Request
From the rows below, pull out the part that opens with the line containing "Rank the series" and closes with the line containing "How many values in the dbh series exceed 32?", including both of those lines, and copy it word for word.

Records supplied
^^^^^^^^^^^^^^^^
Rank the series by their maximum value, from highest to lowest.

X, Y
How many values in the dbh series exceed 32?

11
^^^^^^^^^^^^^^^^
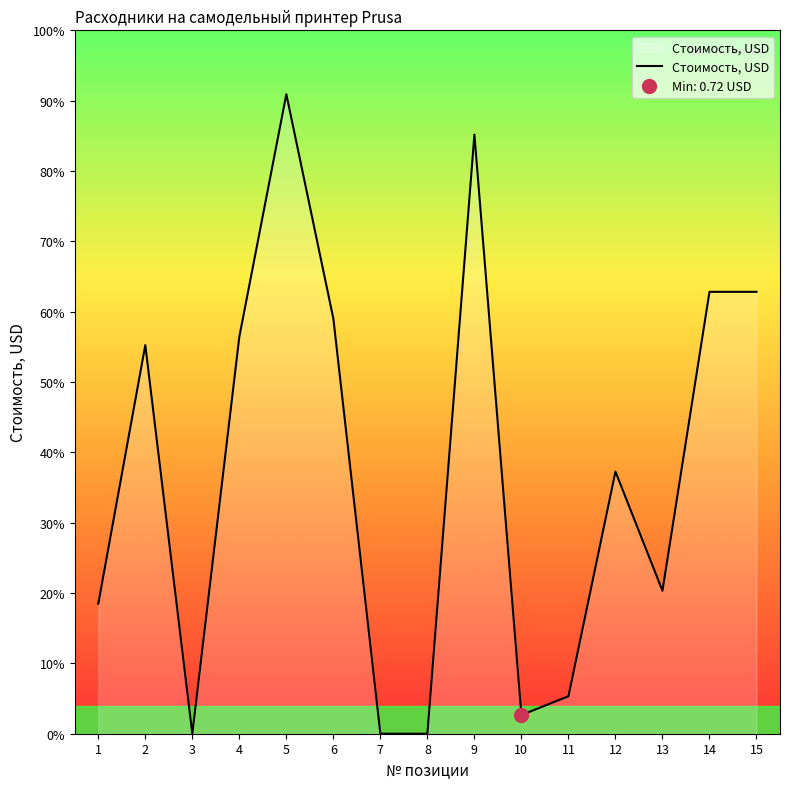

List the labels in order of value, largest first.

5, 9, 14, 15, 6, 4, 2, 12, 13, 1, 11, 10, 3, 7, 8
^^^^^^^^^^^^^^^^
Expected answer
Rank the series by their maximum value, from highest to lowest.

X, Y
How many values in the dbh series exceed 32?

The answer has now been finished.